====== Text shown ======

# Need wall mount surrounds. Have sub/fronts/center/Onkyo SR805



## freezerbyrne (Sep 15, 2012)

I have an Onkyo SR805, HSU MK3, AV123 x-cs center, and 2 AV123 x-ls bookshelf speakers for the fronts. The other 4 Bookshelf speakers are to big and need others for surrounds. I used LCD tv mounts to mount the booshelves on the walls in my other house. I don't have a theater room anymore and these are to big to mount on the wall in my current living room. So I need options to put smaller wall mounts speakers. Any opinions/options would be appriciated.


----------



## mechman (Feb 8, 2007)

I moved your thread to the Home Audio Speaker forum. I would hope you'd get some responses here. :T


----------



## Dale Rasco (Apr 11, 2009)

I really like the Axiom QS8 V3's. I feel that the design really lends to encompassing the listener into the experience. Additionally they have a small profile overall and really fit in nicely to small spaces.


----------



## theJman (Mar 3, 2012)

======

◆ Problems and tasks
(1) In the thread about wall-mount surround speakers, which receiver does freezerbyrne own?
(2) Turn the paragraph of the thread about wall-mount surround speakers that begins "I have an Onkyo SR805" into a short bulleted list that keeps its main facts.

====== Entries shown ======

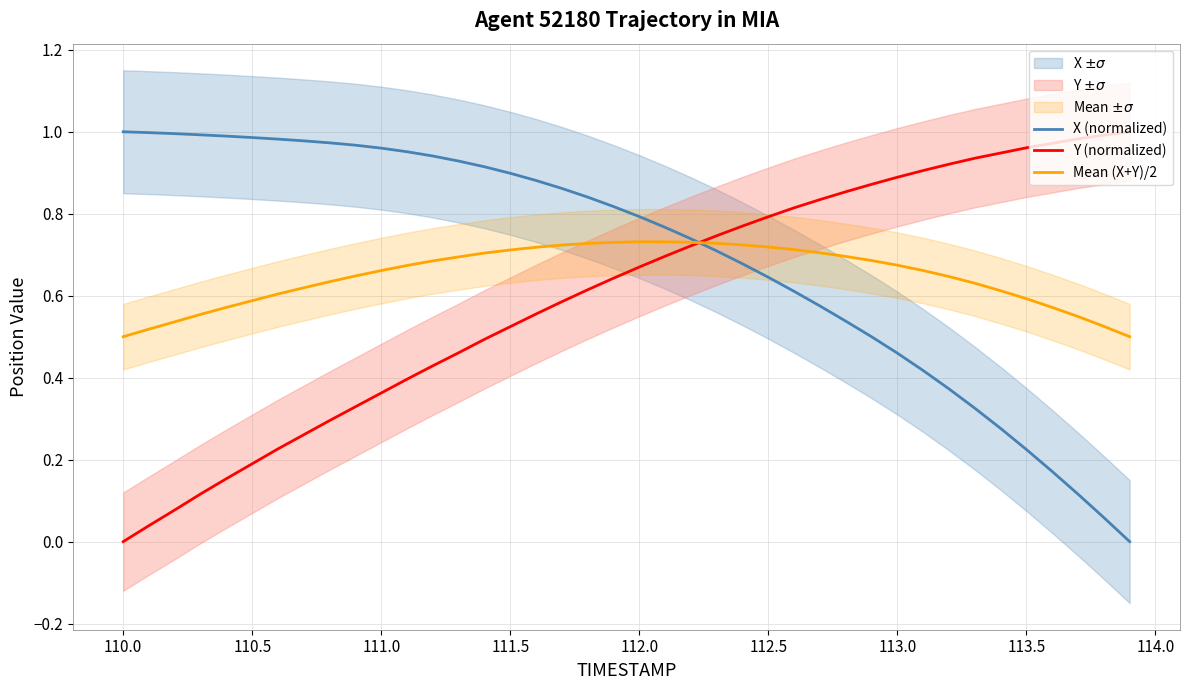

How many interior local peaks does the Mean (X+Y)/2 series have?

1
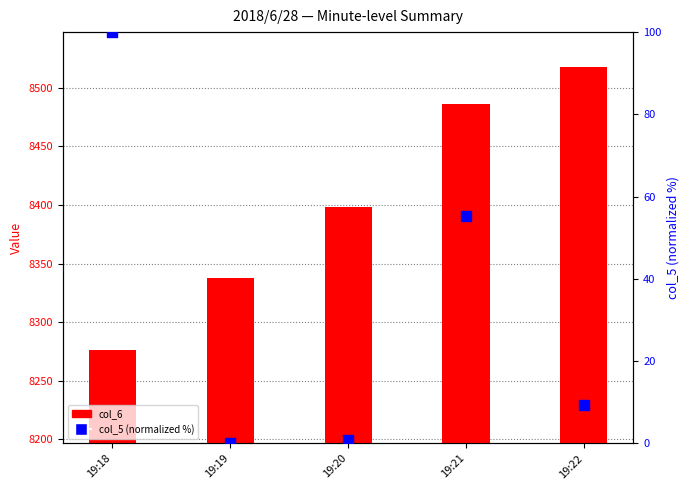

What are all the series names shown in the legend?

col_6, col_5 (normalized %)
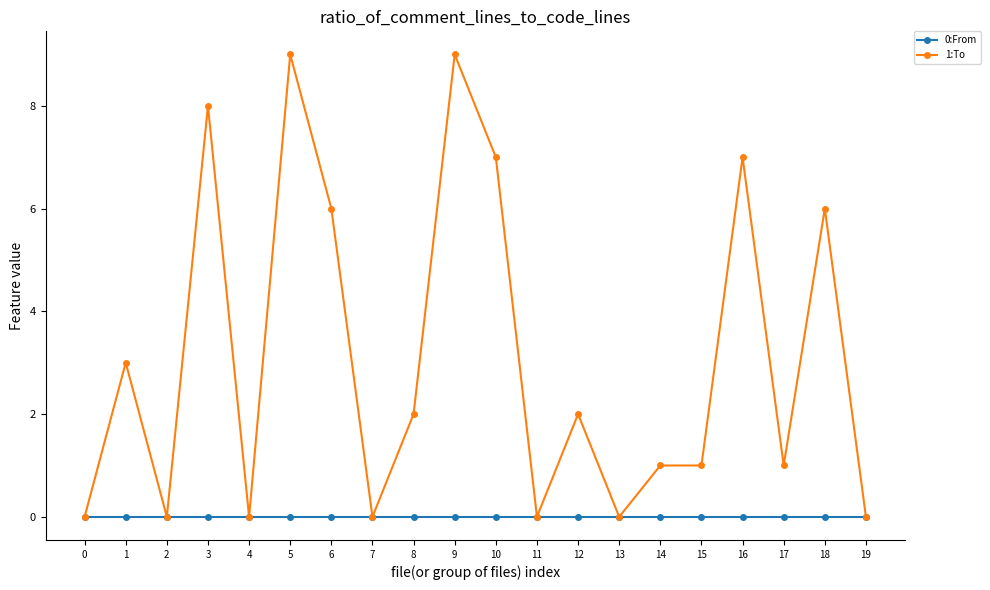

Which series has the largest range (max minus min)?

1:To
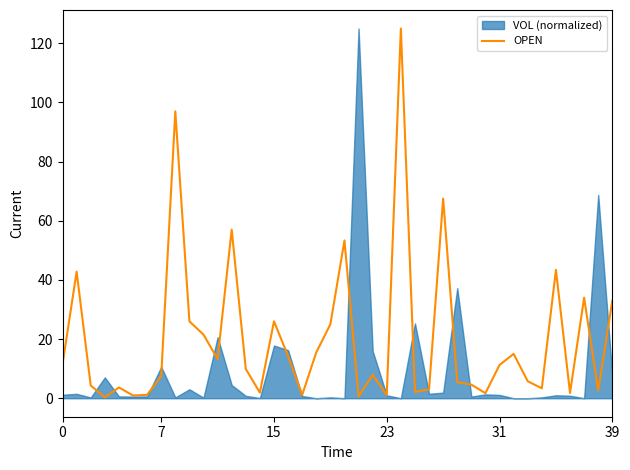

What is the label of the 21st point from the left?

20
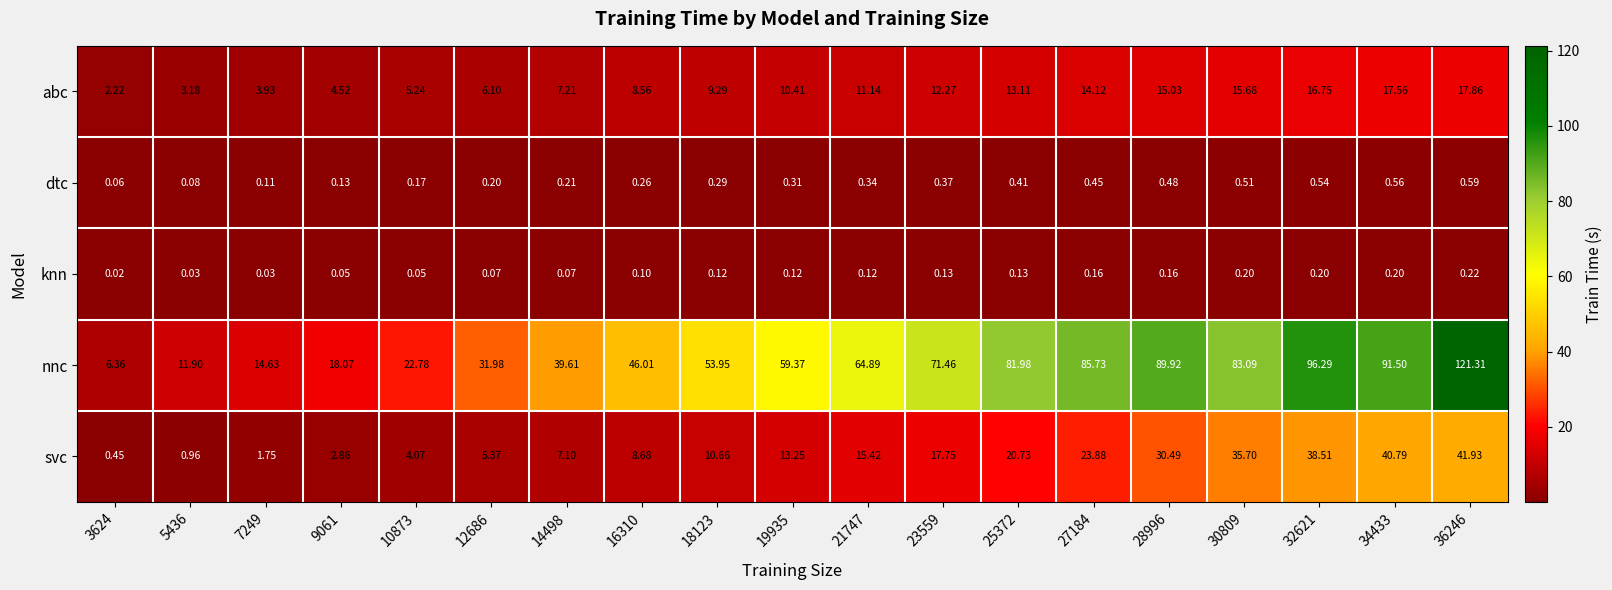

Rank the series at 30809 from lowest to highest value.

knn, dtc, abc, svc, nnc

======

◆ Task responses
(1) An Onkyo SR805.

(2)
- Current setup: Onkyo SR805 receiver, HSU MK3 subwoofer, AV123 x-cs center, and two AV123 x-ls bookshelf speakers as fronts.
- The other four bookshelf speakers are too big to use as surrounds.
- In a previous house, the bookshelves were wall-mounted with LCD TV mounts.
- There is no theater room now, and the speakers are too big to wall-mount in the current living room.
- The poster wants opinions and options for smaller wall-mount surround speakers.